*WORK INSTRUCTIONS:* Give the number of lines in the material below where the word "Table" shows up, without anything else.

*INPUT DATA:*
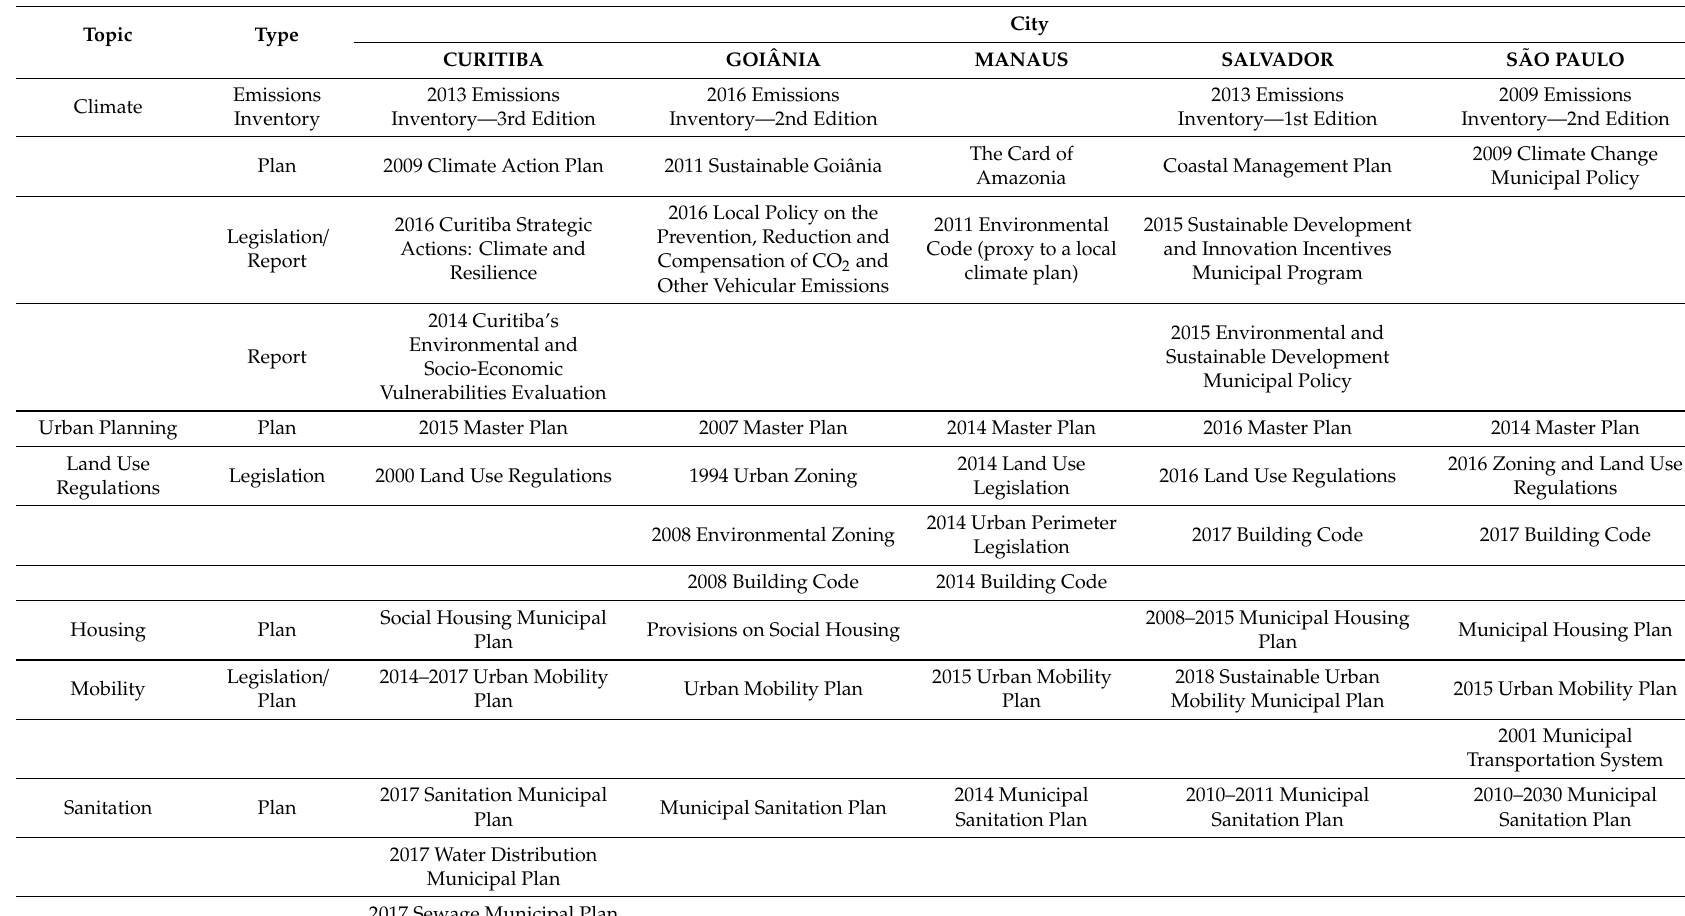
Table 3. Compiled policy documents organized by city and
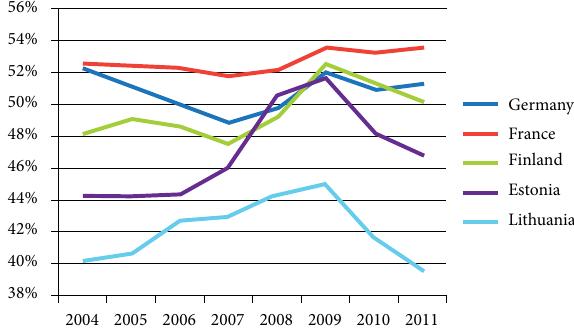
Fig. 3. Part of GDP consisting of compensations for employees in 2004–2011, % (Source: Statistics of Lithuania, OECD (2012) and authorial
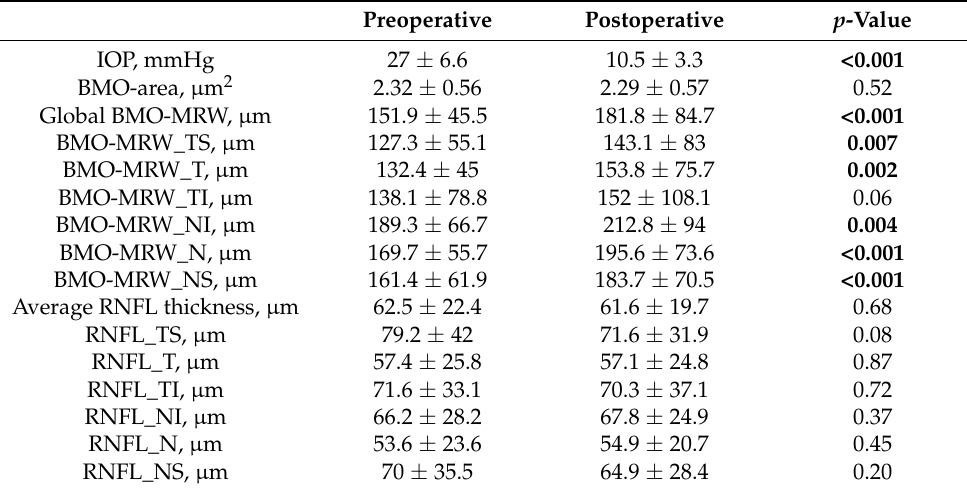
Table 2. Intraocular pressure, BMO-MRW, and RNFL thickness at baseline and the postoperative OCT examination.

*YOUR RESPONSE:* 2